***** Information shown *****

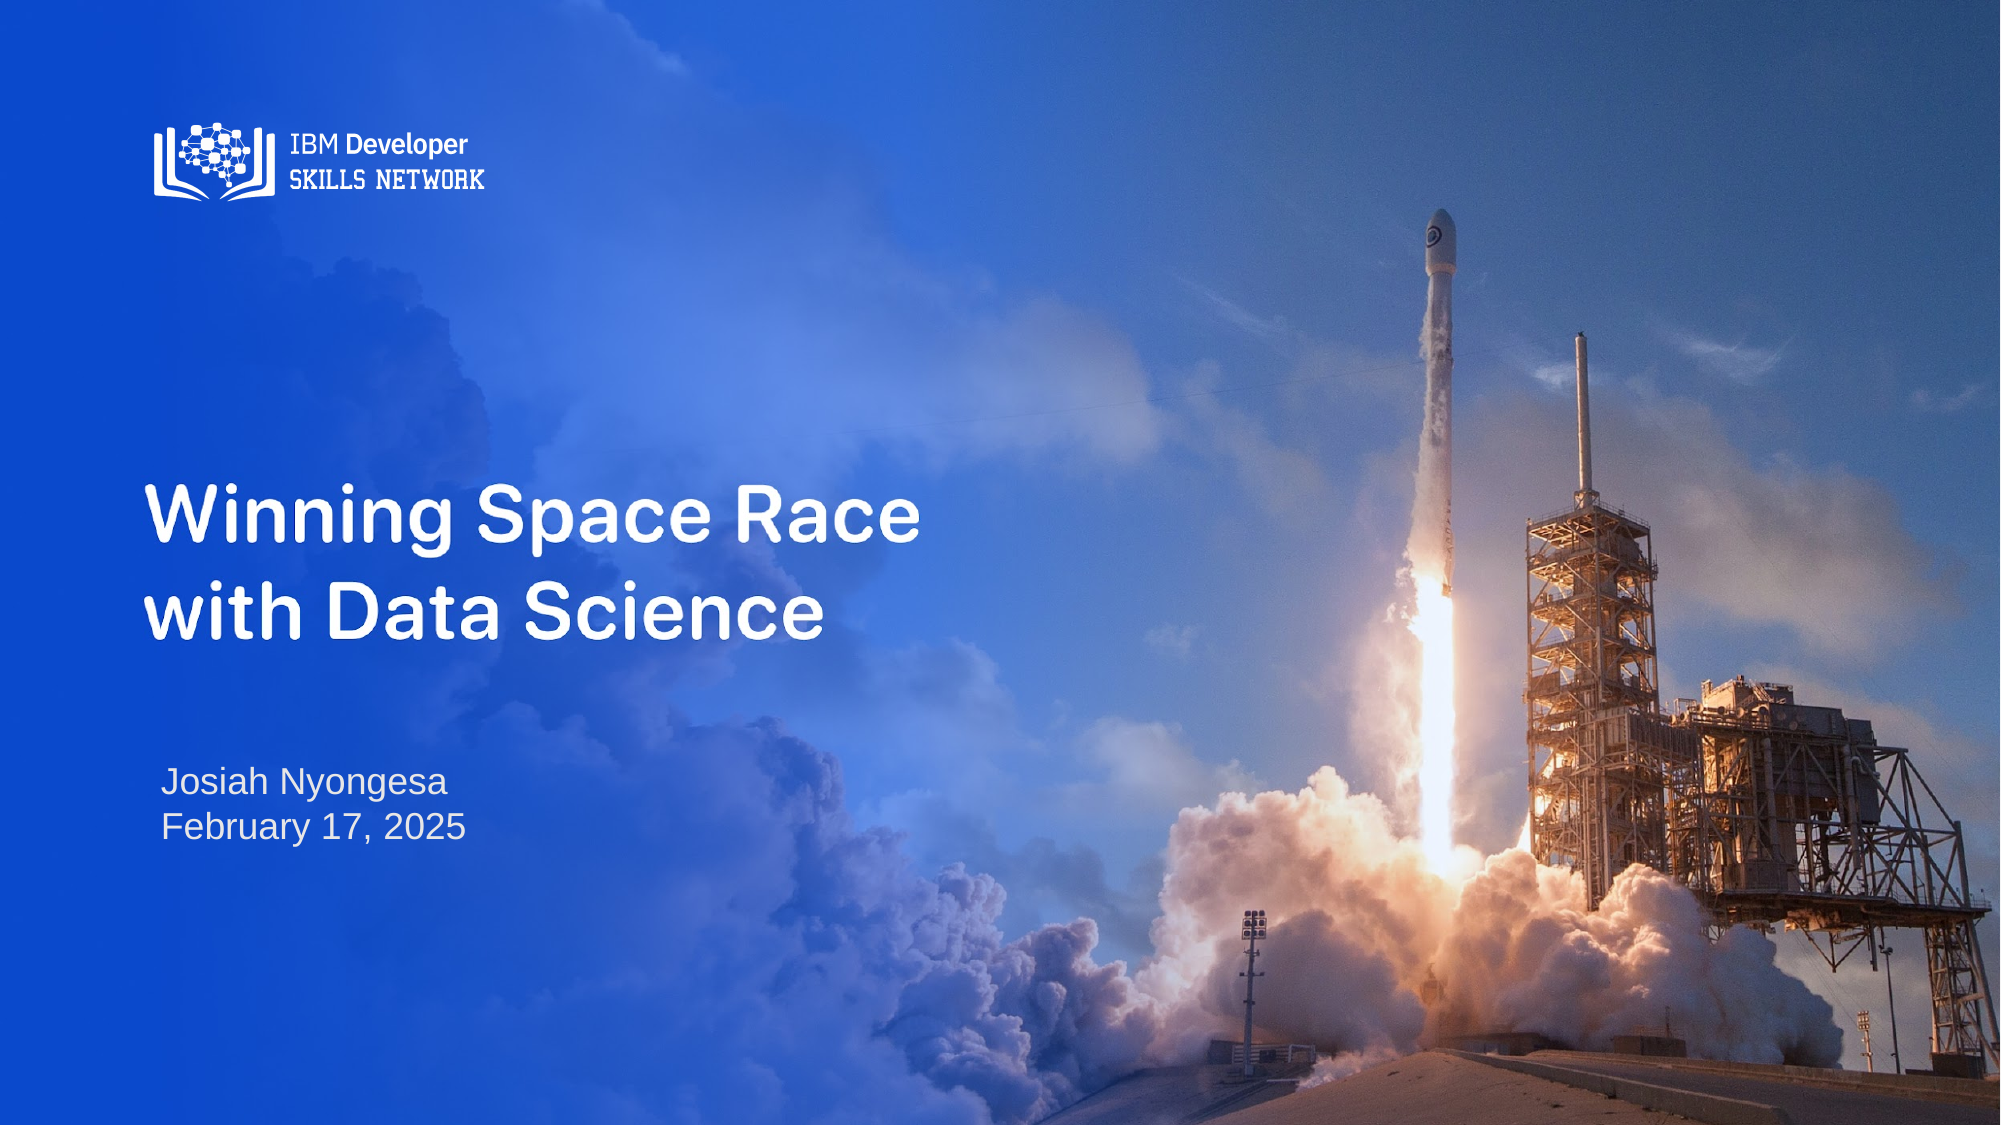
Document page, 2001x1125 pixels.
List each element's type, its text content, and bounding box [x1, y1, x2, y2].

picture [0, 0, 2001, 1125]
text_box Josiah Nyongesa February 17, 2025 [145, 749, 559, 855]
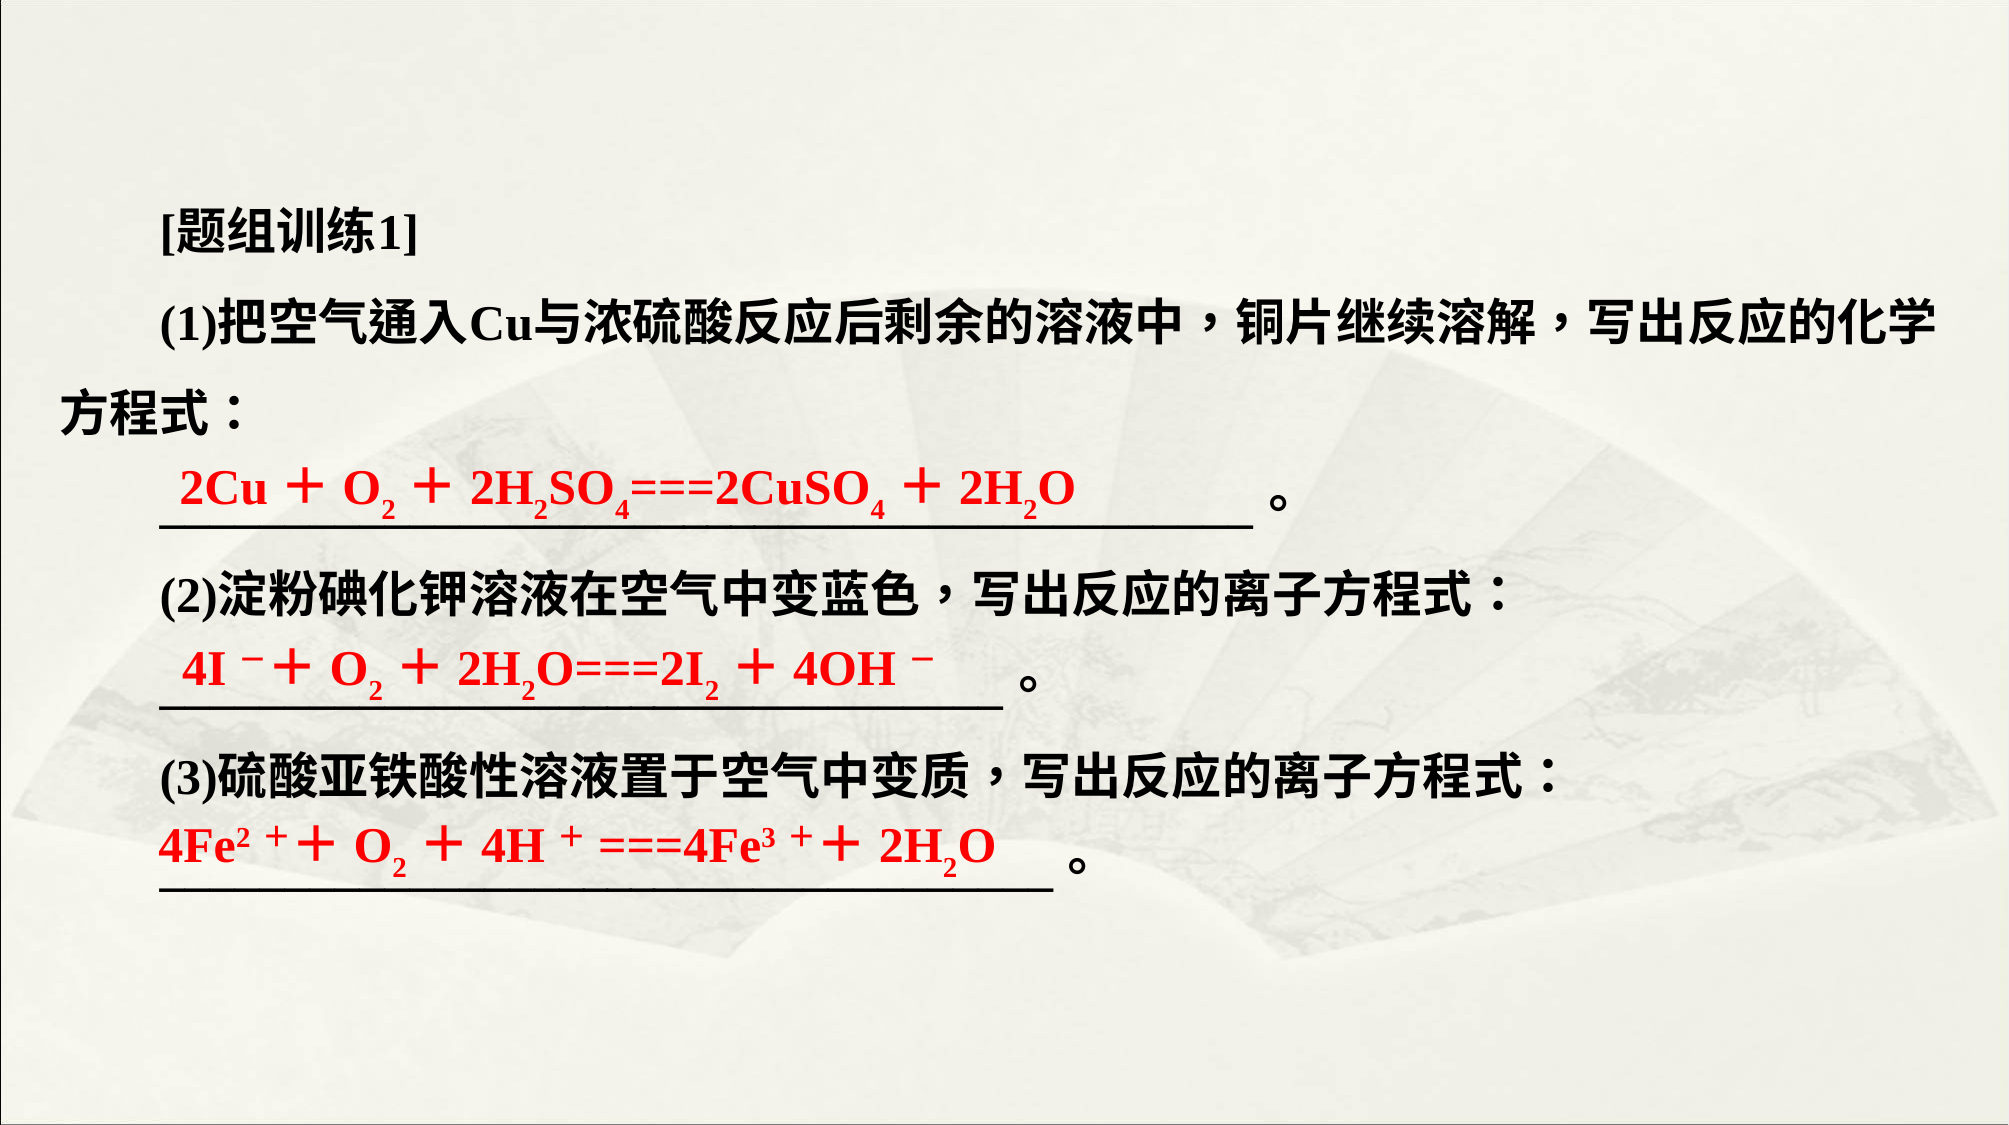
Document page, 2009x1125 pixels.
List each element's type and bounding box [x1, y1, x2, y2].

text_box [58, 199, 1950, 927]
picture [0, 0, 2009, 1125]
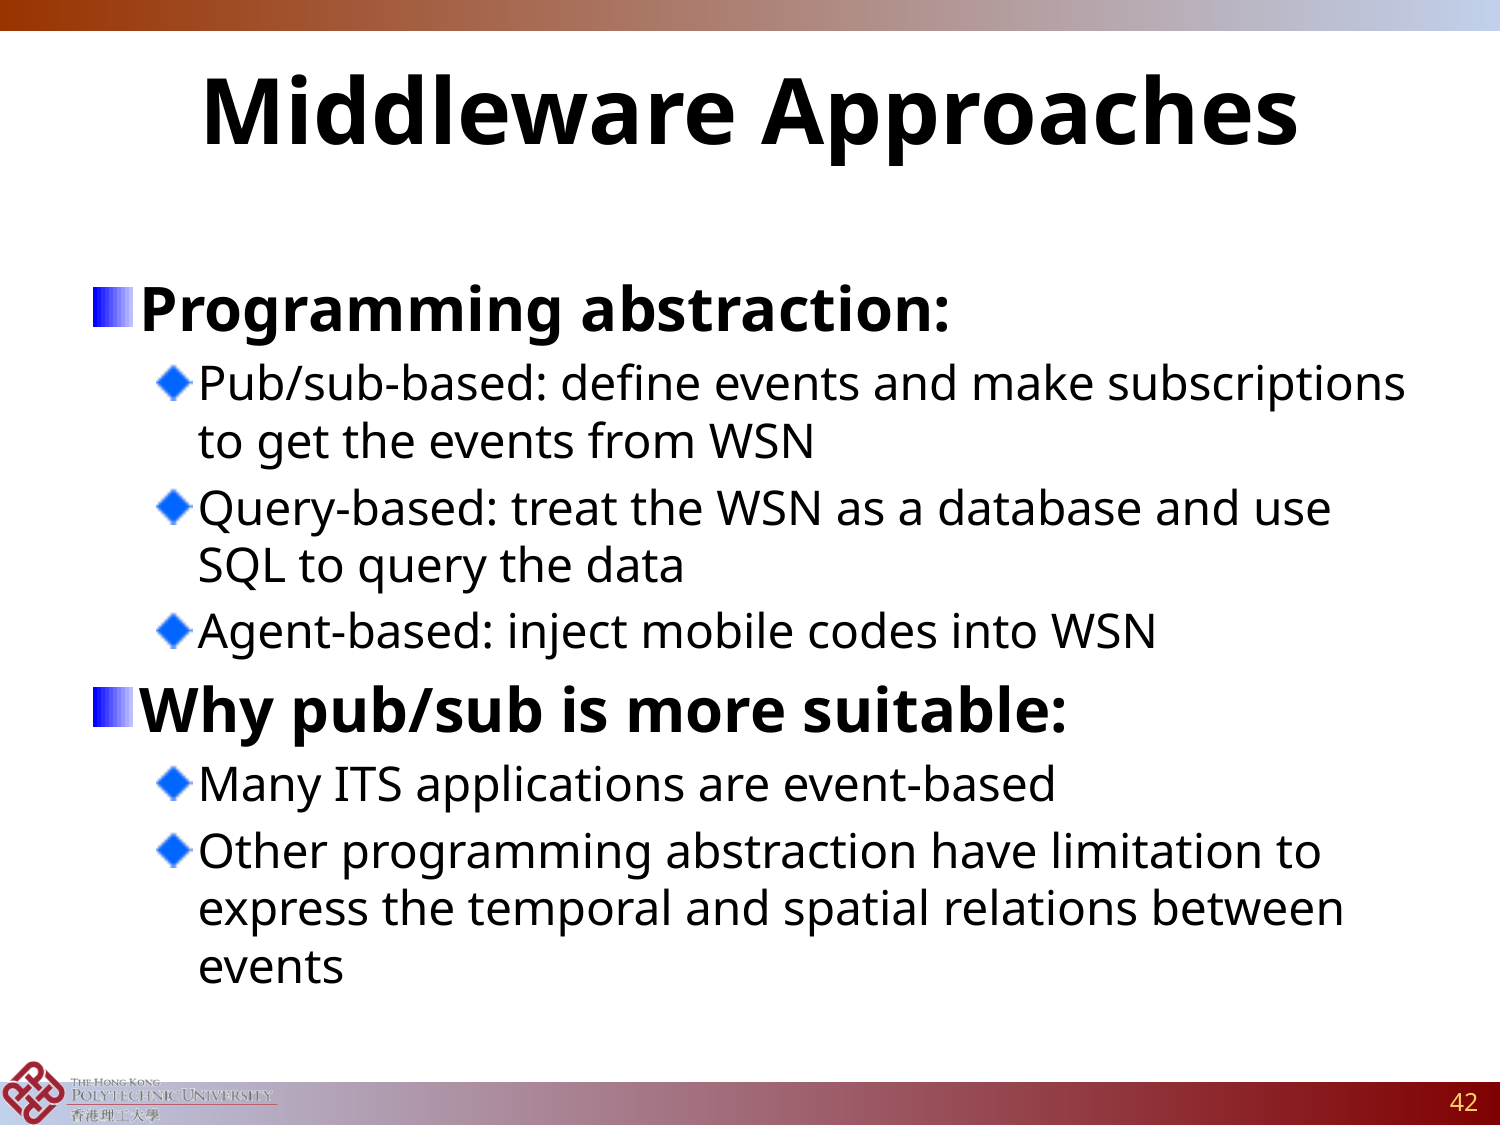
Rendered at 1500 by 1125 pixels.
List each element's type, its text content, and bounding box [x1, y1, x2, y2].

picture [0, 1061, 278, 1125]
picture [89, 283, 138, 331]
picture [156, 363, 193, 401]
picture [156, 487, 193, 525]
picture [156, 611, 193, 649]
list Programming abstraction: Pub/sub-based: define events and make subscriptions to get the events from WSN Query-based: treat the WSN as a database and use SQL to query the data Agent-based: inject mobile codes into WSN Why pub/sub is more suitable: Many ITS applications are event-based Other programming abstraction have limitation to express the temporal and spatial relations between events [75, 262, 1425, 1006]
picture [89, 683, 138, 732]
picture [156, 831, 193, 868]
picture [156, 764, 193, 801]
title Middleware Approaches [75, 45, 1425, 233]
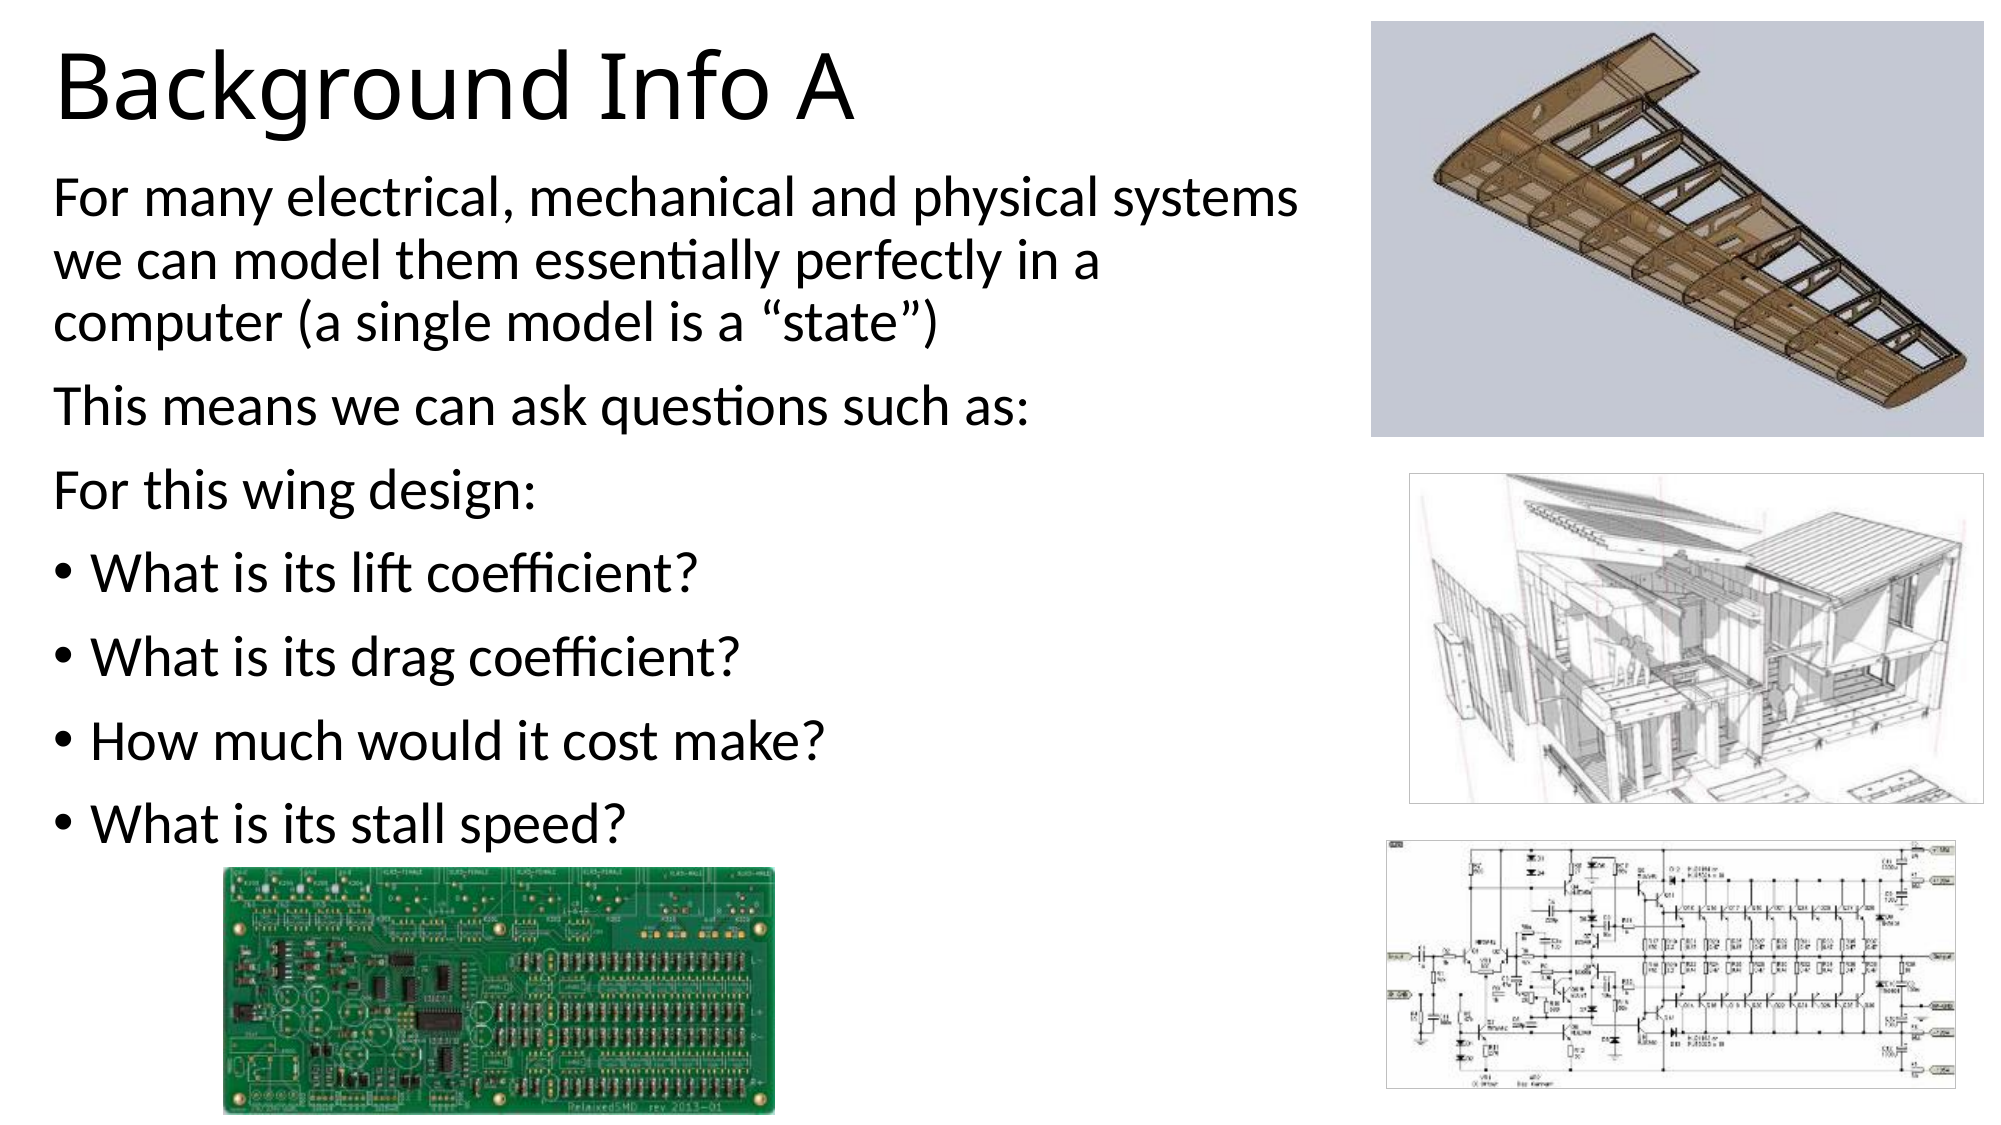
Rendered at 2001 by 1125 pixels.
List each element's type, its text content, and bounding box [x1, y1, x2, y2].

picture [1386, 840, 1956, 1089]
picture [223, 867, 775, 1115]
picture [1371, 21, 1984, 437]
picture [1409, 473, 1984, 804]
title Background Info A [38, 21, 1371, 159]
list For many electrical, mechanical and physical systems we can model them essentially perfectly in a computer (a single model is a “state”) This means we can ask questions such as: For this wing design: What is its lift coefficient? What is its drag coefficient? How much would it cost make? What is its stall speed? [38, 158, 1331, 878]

*****

▸ **Directive**: Print exactly the lines running from the start of the entries above to the line with "Rendered at 1500 by 1125 pixels.", both included; leave out any pictures.

▸ **Worked solution**:
Document page, 2001x1125 pixels.
List each element's type, its text content, and bounding box [x1, y1, x2, y2].

picture [0, 0, 2001, 1125]
text_box Josiah Nyongesa February 17, 2025 [145, 749, 559, 855]
Document page, 2009x1125 pixels.
List each element's type and bounding box [x1, y1, x2, y2].

text_box [58, 199, 1950, 927]
picture [0, 0, 2009, 1125]
Rendered at 1500 by 1125 pixels.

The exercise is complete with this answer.